## What needs to be done
Repeat the data word for word, from the line containing "ANUNCIA UN AMPLIO PROCESO DE DIÁLOGO Y" through the final line, with both of those lines included.

***

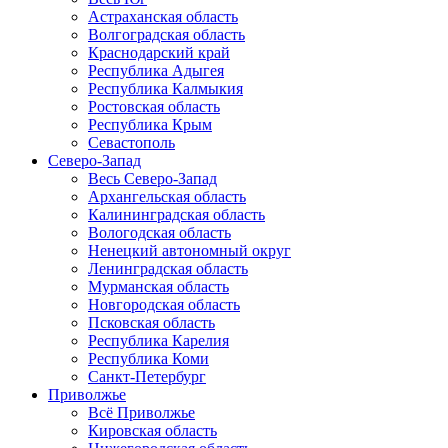
Астраханская область
Волгоградская область
Краснодарский край
Республика Адыгея
Республика Калмыкия
Ростовская область
Республика Крым
Севастополь
Северо-Запад
Весь Северо-Запад
Архангельская область
Калининградская область
Вологодская область
Ненецкий автономный округ
Ленинградская область
Мурманская область
Новгородская область
Псковская область
Республика Карелия
Республика Коми
Санкт-Петербург
Приволжье
Всё Приволжье
Кировская область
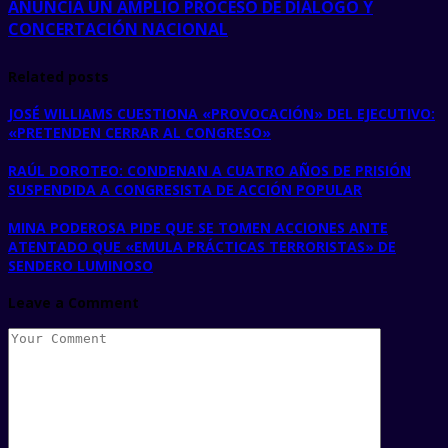
ANUNCIA UN AMPLIO PROCESO DE DIÁLOGO Y
CONCERTACIÓN NACIONAL
Related posts
JOSÉ WILLIAMS CUESTIONA «PROVOCACIÓN» DEL EJECUTIVO:
«PRETENDEN CERRAR AL CONGRESO»
RAÚL DOROTEO: CONDENAN A CUATRO AÑOS DE PRISIÓN
SUSPENDIDA A CONGRESISTA DE ACCIÓN POPULAR
MINA PODEROSA PIDE QUE SE TOMEN ACCIONES ANTE
ATENTADO QUE «EMULA PRÁCTICAS TERRORISTAS» DE
SENDERO LUMINOSO
Leave a Comment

***

## Response to the task
ANUNCIA UN AMPLIO PROCESO DE DIÁLOGO Y
CONCERTACIÓN NACIONAL
Related posts
JOSÉ WILLIAMS CUESTIONA «PROVOCACIÓN» DEL EJECUTIVO:
«PRETENDEN CERRAR AL CONGRESO»
RAÚL DOROTEO: CONDENAN A CUATRO AÑOS DE PRISIÓN
SUSPENDIDA A CONGRESISTA DE ACCIÓN POPULAR
MINA PODEROSA PIDE QUE SE TOMEN ACCIONES ANTE
ATENTADO QUE «EMULA PRÁCTICAS TERRORISTAS» DE
SENDERO LUMINOSO
Leave a Comment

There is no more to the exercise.